(Stored data)
----------------------------------------

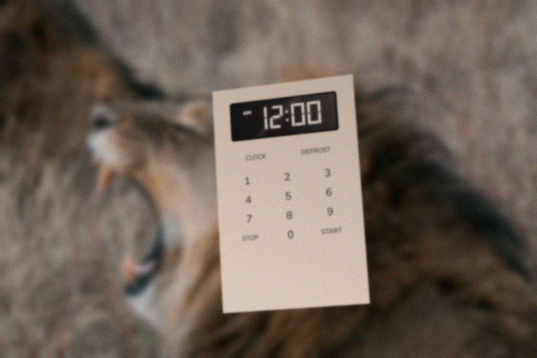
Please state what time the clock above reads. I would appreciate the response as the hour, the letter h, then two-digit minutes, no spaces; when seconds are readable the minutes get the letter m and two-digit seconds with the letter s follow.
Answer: 12h00
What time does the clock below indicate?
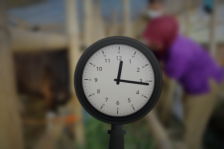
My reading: 12:16
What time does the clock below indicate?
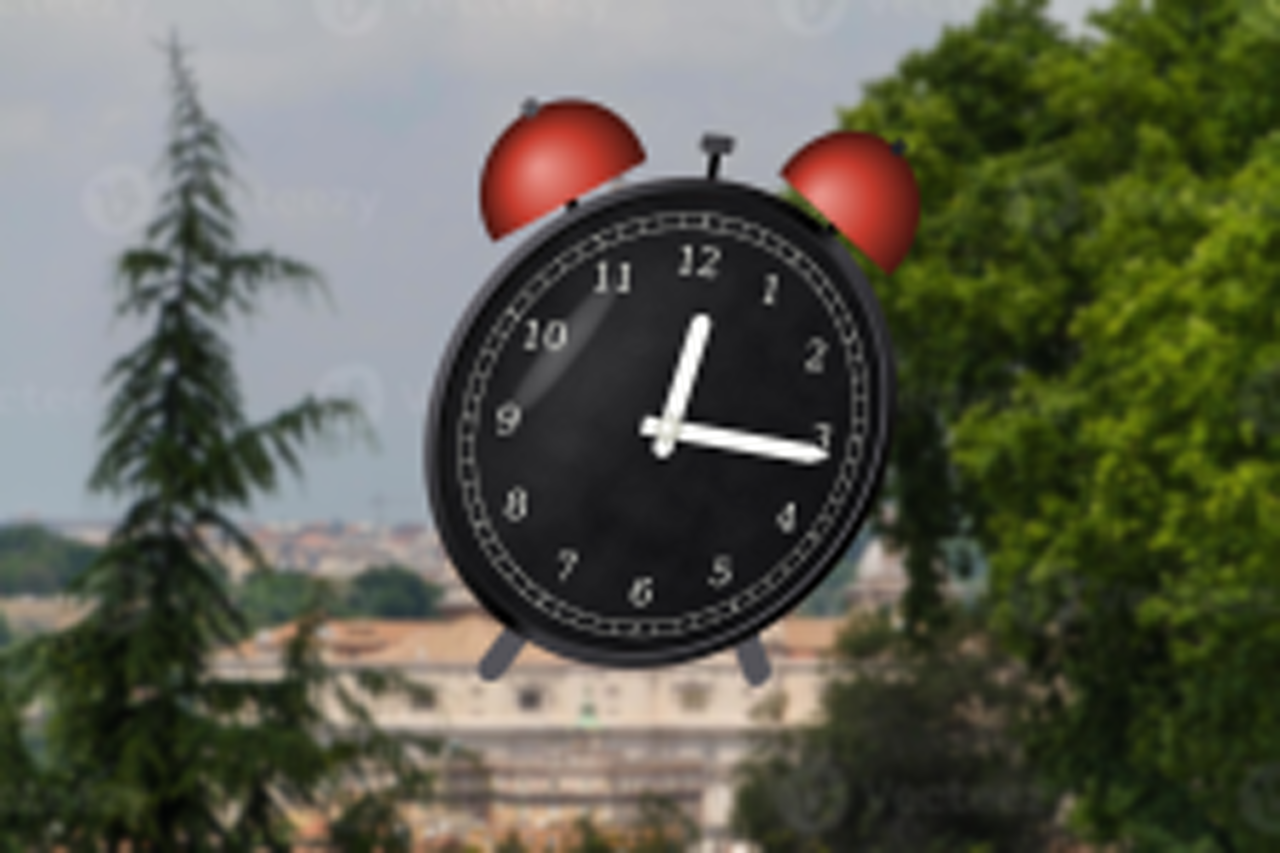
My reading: 12:16
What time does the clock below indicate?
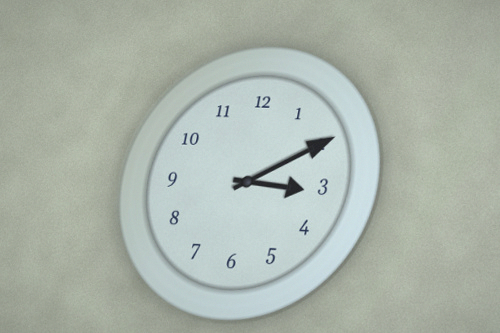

----------------------------------------

__WHAT TO DO__. Please transcribe every item above word for word, leaving out the pictures.

__SOLUTION TO THE PROBLEM__.
Please state what time the clock above reads. I would appreciate the response as the hour, the letter h, then two-digit minutes, no spaces; when seconds are readable the minutes get the letter m and two-digit seconds with the letter s follow.
Answer: 12h00
What time does the clock below indicate?
My reading: 12:16
What time does the clock below indicate?
My reading: 12:16
What time does the clock below indicate?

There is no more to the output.